____ Materials provided

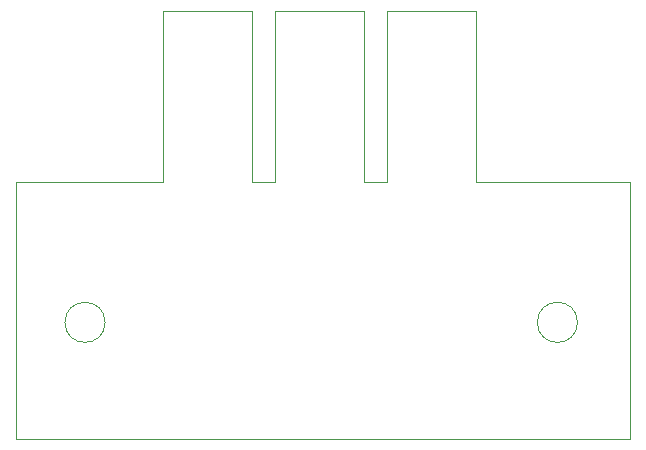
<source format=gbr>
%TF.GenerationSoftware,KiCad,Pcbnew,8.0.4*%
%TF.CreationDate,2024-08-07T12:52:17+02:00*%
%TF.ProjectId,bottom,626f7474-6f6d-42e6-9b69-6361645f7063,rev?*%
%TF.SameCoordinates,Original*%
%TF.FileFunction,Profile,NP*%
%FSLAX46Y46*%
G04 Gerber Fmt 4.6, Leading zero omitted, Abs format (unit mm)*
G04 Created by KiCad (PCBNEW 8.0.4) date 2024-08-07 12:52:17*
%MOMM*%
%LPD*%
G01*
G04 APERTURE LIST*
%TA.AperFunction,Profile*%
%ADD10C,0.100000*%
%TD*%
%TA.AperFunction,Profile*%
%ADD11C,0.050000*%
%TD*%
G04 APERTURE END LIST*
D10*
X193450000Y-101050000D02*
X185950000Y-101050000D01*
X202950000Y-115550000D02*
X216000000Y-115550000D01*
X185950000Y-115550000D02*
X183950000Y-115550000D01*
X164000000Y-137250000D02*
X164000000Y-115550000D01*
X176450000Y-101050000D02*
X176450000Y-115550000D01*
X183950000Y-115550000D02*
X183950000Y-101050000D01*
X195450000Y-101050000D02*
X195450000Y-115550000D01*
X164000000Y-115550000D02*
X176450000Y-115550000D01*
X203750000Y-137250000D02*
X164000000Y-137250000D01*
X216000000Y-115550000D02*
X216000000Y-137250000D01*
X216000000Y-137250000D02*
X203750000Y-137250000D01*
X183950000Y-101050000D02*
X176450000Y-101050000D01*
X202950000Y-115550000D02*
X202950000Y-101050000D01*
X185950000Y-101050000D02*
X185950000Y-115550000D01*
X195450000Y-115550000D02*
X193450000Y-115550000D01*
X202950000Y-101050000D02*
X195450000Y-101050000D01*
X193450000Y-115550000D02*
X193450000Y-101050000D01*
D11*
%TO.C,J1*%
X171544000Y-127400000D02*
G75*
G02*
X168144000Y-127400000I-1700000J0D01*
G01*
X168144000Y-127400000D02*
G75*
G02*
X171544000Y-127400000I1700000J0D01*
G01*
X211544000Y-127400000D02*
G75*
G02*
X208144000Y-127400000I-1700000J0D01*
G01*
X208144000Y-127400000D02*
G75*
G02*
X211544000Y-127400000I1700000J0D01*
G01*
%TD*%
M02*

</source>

________
____ Materials provided

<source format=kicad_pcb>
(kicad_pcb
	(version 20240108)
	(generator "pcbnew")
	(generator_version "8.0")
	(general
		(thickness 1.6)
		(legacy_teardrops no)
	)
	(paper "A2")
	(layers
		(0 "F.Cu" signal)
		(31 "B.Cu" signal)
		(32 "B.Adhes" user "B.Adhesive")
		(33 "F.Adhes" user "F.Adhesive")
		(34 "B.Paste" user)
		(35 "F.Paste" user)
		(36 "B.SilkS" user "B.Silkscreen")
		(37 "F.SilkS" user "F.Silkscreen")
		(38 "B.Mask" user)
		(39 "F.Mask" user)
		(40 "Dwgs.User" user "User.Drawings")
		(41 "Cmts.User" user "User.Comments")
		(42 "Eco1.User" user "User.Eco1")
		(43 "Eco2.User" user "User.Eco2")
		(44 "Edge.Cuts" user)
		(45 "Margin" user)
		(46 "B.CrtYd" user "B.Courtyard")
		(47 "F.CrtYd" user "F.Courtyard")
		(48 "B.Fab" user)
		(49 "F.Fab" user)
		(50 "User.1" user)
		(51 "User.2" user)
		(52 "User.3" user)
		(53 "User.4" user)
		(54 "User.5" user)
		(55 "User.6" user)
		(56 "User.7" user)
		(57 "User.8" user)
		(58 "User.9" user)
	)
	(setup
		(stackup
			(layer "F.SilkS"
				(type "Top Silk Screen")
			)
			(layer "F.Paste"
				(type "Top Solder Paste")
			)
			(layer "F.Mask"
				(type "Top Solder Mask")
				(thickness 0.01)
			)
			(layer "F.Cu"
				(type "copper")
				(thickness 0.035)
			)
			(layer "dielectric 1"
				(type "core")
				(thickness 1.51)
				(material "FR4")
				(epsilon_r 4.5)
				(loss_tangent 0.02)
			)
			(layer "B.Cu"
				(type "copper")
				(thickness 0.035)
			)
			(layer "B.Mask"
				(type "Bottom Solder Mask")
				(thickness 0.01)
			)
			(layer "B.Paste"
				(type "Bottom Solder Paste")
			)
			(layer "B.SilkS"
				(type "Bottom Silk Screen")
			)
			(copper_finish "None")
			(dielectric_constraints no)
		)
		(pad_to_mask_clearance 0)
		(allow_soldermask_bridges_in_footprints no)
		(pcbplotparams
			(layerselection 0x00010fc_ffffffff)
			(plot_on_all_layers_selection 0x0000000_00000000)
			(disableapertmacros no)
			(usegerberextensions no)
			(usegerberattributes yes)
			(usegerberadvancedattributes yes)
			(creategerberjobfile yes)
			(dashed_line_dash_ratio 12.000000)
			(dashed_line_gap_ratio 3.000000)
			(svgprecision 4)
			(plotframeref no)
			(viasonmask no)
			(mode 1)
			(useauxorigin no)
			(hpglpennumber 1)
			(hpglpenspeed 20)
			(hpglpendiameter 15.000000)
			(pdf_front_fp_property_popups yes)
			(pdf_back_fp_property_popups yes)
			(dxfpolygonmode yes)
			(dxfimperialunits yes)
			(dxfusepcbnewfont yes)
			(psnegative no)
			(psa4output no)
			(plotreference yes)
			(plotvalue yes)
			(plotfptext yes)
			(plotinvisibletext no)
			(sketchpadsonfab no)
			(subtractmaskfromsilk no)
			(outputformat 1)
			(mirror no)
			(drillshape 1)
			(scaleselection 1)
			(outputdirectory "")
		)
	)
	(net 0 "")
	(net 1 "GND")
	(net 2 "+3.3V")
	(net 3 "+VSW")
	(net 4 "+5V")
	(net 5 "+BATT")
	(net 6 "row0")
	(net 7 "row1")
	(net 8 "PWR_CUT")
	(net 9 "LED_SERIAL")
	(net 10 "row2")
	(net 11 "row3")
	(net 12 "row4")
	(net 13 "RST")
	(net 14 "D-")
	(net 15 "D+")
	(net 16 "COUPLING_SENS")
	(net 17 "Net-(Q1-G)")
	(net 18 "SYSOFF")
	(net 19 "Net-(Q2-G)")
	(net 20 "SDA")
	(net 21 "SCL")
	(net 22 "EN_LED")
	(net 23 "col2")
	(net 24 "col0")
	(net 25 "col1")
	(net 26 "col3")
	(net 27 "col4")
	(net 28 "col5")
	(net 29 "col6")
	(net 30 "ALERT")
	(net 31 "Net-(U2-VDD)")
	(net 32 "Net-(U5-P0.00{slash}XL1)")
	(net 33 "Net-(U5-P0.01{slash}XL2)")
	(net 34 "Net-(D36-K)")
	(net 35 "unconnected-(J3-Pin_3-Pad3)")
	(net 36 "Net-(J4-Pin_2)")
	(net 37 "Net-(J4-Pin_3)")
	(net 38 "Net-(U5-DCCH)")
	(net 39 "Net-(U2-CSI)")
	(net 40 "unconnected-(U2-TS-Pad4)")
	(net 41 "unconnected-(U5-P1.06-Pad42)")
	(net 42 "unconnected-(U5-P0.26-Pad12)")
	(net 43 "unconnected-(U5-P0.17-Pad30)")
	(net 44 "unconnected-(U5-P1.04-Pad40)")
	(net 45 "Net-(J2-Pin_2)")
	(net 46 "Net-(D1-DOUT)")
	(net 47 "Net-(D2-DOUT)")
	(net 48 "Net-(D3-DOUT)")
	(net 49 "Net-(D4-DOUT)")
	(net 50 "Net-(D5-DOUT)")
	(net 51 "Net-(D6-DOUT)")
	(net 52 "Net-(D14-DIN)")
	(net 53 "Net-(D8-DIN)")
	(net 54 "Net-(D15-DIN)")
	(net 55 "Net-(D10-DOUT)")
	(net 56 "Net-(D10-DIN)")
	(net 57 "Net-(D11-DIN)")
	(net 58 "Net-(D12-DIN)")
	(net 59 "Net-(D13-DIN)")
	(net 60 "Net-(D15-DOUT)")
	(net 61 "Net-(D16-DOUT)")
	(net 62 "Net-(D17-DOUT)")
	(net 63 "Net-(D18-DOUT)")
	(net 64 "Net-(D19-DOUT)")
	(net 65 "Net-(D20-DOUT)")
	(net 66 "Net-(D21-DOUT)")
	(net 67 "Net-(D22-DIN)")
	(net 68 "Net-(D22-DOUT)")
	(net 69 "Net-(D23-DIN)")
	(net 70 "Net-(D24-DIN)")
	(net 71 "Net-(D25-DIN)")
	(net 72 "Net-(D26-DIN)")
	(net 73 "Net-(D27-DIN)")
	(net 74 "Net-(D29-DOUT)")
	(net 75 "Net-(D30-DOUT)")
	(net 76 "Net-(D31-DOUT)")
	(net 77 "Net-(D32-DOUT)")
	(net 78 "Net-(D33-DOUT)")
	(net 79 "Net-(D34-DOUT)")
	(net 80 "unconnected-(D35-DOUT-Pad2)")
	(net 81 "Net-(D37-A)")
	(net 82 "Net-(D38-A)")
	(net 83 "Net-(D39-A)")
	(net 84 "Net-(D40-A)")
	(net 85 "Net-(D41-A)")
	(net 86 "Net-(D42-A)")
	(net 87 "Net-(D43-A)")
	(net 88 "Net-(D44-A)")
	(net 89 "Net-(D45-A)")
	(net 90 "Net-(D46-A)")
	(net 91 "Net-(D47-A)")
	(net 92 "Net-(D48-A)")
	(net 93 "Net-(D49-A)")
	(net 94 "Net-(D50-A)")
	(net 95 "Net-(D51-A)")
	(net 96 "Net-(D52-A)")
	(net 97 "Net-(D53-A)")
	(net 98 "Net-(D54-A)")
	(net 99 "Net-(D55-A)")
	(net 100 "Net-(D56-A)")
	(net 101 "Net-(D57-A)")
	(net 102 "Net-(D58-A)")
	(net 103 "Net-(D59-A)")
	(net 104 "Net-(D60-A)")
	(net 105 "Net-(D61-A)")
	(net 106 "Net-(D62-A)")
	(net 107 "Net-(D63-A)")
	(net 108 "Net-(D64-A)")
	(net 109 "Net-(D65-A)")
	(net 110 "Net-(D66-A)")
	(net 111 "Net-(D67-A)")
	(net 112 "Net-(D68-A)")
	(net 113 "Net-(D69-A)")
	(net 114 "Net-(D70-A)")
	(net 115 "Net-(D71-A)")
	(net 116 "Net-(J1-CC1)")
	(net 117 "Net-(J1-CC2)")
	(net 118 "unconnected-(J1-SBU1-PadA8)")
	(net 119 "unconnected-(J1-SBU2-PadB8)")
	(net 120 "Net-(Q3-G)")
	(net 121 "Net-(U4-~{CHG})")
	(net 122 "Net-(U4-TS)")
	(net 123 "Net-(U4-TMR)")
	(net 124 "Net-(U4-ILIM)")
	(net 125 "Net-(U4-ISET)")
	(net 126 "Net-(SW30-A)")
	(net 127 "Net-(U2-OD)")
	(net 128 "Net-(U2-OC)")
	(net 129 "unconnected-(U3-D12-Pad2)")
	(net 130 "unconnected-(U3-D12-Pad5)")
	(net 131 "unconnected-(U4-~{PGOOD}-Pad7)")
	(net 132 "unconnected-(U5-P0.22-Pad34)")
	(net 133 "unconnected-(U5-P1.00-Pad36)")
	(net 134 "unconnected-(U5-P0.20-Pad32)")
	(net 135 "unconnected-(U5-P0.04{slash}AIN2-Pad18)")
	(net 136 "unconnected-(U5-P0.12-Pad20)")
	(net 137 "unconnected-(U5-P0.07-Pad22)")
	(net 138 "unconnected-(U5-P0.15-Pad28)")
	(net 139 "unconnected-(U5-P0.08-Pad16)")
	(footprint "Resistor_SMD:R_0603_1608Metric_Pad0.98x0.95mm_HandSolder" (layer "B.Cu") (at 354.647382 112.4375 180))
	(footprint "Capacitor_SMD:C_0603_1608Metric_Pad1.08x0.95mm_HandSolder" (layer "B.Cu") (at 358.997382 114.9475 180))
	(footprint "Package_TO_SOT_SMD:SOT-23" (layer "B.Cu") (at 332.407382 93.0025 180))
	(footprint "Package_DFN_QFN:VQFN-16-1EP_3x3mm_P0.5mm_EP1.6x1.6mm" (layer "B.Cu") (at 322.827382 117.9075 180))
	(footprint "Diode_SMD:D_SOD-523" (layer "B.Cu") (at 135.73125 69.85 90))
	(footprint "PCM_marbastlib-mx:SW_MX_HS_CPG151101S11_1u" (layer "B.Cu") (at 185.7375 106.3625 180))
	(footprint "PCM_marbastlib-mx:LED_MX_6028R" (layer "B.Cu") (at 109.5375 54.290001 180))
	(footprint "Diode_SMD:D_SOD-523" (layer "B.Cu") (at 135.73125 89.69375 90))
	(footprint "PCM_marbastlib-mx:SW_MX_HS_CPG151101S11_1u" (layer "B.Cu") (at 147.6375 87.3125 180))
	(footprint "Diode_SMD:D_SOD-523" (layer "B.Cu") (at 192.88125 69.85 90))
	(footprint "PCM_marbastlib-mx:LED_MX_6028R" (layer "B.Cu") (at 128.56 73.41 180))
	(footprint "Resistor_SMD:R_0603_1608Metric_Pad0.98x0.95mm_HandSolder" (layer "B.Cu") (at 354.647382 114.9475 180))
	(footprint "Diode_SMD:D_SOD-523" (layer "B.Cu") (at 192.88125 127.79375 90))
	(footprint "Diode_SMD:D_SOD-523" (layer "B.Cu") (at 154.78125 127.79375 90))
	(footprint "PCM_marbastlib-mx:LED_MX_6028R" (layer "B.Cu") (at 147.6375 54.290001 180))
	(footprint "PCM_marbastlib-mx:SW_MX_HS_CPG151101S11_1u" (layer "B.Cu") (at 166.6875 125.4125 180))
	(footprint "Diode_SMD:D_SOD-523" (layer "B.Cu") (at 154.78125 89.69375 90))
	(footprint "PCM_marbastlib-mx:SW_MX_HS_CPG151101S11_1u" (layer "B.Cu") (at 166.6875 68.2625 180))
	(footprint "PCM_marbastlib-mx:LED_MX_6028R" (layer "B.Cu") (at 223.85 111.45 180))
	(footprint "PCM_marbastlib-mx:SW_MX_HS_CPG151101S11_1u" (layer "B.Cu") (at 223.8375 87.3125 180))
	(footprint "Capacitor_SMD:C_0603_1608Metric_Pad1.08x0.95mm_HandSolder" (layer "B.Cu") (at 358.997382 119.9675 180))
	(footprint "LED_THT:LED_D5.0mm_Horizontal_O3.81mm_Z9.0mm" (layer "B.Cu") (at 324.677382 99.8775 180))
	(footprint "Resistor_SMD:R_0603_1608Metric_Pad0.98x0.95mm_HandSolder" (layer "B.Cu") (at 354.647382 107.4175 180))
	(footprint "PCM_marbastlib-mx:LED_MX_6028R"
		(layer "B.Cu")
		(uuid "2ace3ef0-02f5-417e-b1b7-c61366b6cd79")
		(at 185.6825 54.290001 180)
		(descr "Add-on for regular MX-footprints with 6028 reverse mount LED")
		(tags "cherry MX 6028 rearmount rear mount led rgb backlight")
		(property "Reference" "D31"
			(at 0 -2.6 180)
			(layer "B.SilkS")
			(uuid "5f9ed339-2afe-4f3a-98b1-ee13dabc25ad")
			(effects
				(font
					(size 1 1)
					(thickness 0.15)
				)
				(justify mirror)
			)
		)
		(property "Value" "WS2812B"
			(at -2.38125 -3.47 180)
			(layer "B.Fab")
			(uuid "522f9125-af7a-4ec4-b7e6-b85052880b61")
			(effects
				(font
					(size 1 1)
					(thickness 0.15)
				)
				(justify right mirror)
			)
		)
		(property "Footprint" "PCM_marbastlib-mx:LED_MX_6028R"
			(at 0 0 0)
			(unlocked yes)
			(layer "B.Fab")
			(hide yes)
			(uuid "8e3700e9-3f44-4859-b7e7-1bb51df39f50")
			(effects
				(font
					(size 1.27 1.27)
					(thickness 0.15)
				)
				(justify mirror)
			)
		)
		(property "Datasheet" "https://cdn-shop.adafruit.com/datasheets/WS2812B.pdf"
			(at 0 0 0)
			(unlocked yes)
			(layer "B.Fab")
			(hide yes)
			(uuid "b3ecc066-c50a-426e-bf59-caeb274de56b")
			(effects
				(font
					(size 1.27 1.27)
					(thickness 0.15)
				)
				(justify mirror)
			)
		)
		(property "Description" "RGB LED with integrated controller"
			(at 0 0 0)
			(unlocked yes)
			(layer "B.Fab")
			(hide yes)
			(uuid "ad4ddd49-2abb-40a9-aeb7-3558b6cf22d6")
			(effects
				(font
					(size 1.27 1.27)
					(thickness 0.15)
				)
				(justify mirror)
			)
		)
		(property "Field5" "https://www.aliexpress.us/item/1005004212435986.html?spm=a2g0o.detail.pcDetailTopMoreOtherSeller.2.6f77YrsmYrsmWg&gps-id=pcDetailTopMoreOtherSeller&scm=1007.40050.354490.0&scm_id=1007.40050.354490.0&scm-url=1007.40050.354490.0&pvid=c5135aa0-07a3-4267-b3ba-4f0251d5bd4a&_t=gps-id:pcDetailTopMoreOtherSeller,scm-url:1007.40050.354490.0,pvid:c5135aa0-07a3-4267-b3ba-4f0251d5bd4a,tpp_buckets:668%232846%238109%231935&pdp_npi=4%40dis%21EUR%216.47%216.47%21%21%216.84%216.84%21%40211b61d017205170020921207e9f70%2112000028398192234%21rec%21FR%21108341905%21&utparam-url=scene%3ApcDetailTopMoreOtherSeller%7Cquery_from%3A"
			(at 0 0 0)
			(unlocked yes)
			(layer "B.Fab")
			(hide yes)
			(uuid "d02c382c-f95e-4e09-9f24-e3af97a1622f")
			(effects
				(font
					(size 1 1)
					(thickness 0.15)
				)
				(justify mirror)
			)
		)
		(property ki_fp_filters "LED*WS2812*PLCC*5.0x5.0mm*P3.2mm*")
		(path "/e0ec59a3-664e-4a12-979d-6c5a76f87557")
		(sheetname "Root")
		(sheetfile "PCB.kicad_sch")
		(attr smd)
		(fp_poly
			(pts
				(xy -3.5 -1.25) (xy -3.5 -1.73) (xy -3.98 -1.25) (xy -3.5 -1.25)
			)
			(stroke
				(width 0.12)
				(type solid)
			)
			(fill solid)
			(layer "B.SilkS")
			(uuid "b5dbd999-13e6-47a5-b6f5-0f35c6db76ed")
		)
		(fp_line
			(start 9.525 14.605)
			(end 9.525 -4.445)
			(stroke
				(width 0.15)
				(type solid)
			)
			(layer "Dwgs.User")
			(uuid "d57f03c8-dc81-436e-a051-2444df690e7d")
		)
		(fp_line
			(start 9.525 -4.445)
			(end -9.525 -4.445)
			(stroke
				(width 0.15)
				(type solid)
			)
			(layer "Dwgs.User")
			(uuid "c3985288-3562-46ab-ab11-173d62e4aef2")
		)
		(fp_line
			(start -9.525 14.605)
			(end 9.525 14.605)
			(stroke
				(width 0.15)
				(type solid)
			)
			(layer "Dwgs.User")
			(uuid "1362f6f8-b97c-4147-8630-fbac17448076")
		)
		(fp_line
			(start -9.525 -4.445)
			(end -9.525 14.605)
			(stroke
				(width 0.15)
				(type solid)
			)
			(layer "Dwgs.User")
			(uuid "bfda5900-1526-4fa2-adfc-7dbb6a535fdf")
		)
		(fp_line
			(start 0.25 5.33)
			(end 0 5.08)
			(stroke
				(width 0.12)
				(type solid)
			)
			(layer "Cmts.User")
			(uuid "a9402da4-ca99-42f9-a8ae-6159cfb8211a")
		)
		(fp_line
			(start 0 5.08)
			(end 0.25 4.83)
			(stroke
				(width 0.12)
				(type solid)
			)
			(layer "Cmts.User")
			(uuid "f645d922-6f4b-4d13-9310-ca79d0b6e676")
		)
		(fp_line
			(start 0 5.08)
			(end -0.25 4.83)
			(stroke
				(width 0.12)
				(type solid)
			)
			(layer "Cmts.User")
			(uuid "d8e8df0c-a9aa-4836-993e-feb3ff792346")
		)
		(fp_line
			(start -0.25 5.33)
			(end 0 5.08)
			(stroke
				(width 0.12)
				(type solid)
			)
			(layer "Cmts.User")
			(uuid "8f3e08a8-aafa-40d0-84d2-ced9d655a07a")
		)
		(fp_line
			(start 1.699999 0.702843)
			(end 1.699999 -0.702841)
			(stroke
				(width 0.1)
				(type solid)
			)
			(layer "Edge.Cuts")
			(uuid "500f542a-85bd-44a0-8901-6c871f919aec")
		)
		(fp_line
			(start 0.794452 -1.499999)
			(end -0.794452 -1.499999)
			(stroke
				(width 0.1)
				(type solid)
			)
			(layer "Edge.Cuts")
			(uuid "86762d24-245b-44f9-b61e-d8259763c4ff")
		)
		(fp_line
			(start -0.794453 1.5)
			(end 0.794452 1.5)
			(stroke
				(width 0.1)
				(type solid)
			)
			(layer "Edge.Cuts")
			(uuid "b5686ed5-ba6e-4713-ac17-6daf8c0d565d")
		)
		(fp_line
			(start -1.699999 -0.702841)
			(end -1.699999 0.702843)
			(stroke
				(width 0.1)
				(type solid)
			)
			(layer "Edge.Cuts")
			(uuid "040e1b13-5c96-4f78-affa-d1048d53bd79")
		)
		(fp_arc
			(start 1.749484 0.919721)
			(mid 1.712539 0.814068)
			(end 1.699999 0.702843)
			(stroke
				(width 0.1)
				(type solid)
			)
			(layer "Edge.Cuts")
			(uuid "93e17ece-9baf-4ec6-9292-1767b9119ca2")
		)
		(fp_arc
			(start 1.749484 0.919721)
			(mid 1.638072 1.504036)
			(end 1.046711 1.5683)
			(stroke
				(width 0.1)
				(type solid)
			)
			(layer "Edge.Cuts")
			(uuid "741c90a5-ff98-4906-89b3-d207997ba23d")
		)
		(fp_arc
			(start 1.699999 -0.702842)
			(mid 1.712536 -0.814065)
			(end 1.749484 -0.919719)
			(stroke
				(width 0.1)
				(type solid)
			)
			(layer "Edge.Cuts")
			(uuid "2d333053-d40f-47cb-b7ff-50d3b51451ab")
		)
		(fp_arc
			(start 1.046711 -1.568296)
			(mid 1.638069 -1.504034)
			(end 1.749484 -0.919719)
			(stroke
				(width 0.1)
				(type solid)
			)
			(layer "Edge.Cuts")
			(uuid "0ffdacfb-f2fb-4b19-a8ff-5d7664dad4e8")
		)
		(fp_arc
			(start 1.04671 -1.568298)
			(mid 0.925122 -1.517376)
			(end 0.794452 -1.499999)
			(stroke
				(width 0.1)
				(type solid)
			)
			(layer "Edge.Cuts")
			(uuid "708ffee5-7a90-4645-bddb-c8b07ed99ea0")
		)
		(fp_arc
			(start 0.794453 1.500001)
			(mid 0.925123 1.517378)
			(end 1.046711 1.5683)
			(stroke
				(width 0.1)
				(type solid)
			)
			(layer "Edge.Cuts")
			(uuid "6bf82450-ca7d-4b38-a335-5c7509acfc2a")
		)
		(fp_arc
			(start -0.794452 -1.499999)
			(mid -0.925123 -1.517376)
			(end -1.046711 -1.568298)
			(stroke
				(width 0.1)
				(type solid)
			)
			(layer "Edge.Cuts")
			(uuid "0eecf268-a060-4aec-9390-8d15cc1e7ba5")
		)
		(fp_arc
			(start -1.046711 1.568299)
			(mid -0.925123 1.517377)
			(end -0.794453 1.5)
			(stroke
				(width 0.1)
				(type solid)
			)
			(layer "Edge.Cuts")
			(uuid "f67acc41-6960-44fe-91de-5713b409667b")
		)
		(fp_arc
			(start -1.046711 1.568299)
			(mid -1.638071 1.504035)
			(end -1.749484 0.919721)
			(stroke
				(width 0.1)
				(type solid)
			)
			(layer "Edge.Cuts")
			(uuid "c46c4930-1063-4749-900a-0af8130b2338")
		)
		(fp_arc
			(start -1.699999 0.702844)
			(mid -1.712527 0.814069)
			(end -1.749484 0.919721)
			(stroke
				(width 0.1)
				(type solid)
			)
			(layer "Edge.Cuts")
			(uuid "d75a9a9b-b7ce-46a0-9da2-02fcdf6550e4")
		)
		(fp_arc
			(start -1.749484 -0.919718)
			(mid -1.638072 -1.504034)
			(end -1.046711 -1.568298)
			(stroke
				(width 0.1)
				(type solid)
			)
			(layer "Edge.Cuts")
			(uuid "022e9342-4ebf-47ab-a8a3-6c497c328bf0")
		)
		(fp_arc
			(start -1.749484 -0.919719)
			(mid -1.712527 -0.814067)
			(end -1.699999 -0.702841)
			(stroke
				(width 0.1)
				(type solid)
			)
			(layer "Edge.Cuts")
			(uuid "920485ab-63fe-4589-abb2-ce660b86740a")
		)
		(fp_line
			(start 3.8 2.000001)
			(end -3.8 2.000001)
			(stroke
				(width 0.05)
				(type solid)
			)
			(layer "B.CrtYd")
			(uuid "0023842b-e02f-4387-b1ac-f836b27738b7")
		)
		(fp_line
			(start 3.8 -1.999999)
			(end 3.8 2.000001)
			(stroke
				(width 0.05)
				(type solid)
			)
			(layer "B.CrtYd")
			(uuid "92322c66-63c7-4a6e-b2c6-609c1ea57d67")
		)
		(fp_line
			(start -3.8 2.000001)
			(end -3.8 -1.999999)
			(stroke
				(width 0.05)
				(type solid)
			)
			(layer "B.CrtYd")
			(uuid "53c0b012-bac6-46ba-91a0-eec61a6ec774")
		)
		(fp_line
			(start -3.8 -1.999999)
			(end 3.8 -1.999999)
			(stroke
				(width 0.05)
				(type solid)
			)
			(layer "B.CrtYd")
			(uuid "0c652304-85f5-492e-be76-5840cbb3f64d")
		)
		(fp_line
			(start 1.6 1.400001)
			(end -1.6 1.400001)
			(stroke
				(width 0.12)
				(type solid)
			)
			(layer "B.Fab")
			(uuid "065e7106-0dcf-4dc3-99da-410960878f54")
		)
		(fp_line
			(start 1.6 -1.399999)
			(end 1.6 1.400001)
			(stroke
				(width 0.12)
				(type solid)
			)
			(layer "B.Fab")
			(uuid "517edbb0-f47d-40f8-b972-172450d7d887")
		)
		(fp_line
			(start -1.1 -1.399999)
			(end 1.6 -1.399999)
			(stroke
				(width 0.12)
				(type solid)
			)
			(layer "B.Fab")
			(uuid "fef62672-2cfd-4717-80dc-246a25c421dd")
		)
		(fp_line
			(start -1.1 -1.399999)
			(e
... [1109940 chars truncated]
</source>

________

▶ Problem statement
In which lines of the material above does the string "mount" occur? Copy them all.

▶ Problem solution
		(descr "Add-on for regular MX-footprints with 6028 reverse mount LED")
		(tags "cherry MX 6028 rearmount rear mount led rgb backlight")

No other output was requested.